ACTIVITY:
Put every line from the first one through the line with "NX decreases \$800 GDP unchanged" into a JSON list of strings, one string per line, with blank lines skipped and the pictures left out.

RECORDS FOR THE EXERCISE:

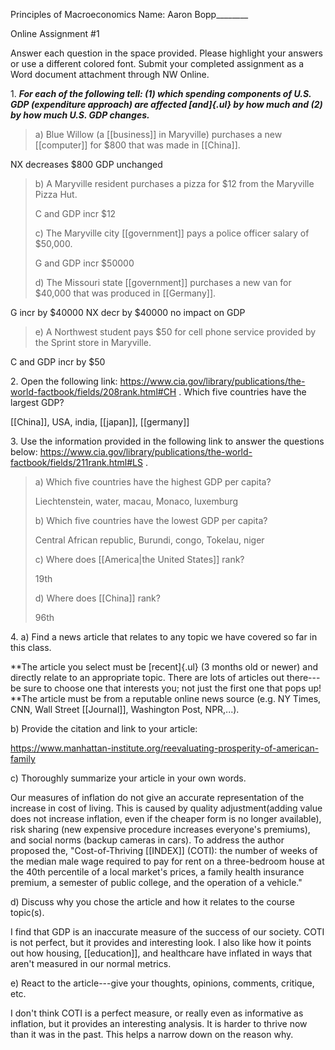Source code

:Principles of Macroeconomics Name: Aaron Bopp\_\_\_\_\_\_\_\_

Online Assignment #1

Answer each question in the space provided. Please highlight your answers or use a different colored font. Submit your completed assignment as a Word document attachment through NW Online.

1\. ***For each of the following tell: (1) which spending components of U.S. GDP (expenditure approach) are affected [and]{.ul} by how much and (2) by how much U.S. GDP changes.***

> a\) Blue Willow (a [[business]] in Maryville) purchases a new [[computer]] for \$800 that was made in [[China]].

NX decreases \$800 GDP unchanged

> b\) A Maryville resident purchases a pizza for \$12 from the Maryville Pizza Hut.
>
> C and GDP incr \$12
>
> c\) The Maryville city [[government]] pays a police officer salary of \$50,000.
>
> G and GDP incr \$50000
>
> d\) The Missouri state [[government]] purchases a new van for \$40,000 that was produced in [[Germany]].

G incr by \$40000 NX decr by \$40000 no impact on GDP

> e\) A Northwest student pays \$50 for cell phone service provided by the Sprint store in Maryville.

C and GDP incr by \$50

2\. Open the following link: <https://www.cia.gov/library/publications/the-world-factbook/fields/208rank.html#CH> . Which five countries have the largest GDP?

[[China]], USA, india, [[japan]], [[germany]]

3\. Use the information provided in the following link to answer the questions below: <https://www.cia.gov/library/publications/the-world-factbook/fields/211rank.html#LS> .

> a\) Which five countries have the highest GDP per capita?
>
> Liechtenstein, water, macau, Monaco, luxemburg
>
> b\) Which five countries have the lowest GDP per capita?
>
> Central African republic, Burundi, congo, Tokelau, niger
>
> c\) Where does [[America|the United States]] rank?
>
> 19th
>
> d\) Where does [[China]] rank?
>
> 96th

4\. a) Find a news article that relates to any topic we have covered so far in this class.

\*\*The article you select must be [recent]{.ul} (3 months old or newer) and directly relate to an appropriate topic. There are lots of articles out there---be sure to choose one that interests you; not just the first one that pops up!\
\*\*The article must be from a reputable online news source (e.g. NY Times, CNN, Wall Street [[Journal]], Washington Post, NPR,...).

b\) Provide the citation and link to your article:

<https://www.manhattan-institute.org/reevaluating-prosperity-of-american-family>

c\) Thoroughly summarize your article in your own words.

Our measures of inflation do not give an accurate representation of the increase in cost of living. This is caused by quality adjustment(adding value does not increase inflation, even if the cheaper form is no longer available), risk sharing (new expensive procedure increases everyone's premiums), and social norms (backup cameras in cars). To address the author proposed the, "Cost-of-Thriving [[INDEX]] (COTI): the number of weeks of the median male wage required to pay for rent on a three-bedroom house at the 40th percentile of a local market's prices, a family health insurance premium, a semester of public college, and the operation of a vehicle."

d\) Discuss why you chose the article and how it relates to the course topic(s).

I find that GDP is an inaccurate measure of the success of our society. COTI is not perfect, but it provides and interesting look. I also like how it points out how housing, [[education]], and healthcare have inflated in ways that aren't measured in our normal metrics.

e\) React to the article---give your thoughts, opinions, comments, critique, etc.

I don't think COTI is a perfect measure, or really even as informative as inflation, but it provides an interesting analysis. It is harder to thrive now than it was in the past. This helps a narrow down on the reason why.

ANSWER TO THIS PROBLEM:
[
  "Source code",
  ":Principles of Macroeconomics Name: Aaron Bopp\\_\\_\\_\\_\\_\\_\\_\\_",
  "Online Assignment #1",
  "Answer each question in the space provided. Please highlight your answers or use a different colored font. Submit your completed assignment as a Word document attachment through NW Online.",
  "1\\. ***For each of the following tell: (1) which spending components of U.S. GDP (expenditure approach) are affected [and]{.ul} by how much and (2) by how much U.S. GDP changes.***",
  "> a\\) Blue Willow (a [[business]] in Maryville) purchases a new [[computer]] for \\$800 that was made in [[China]].",
  "NX decreases \\$800 GDP unchanged"
]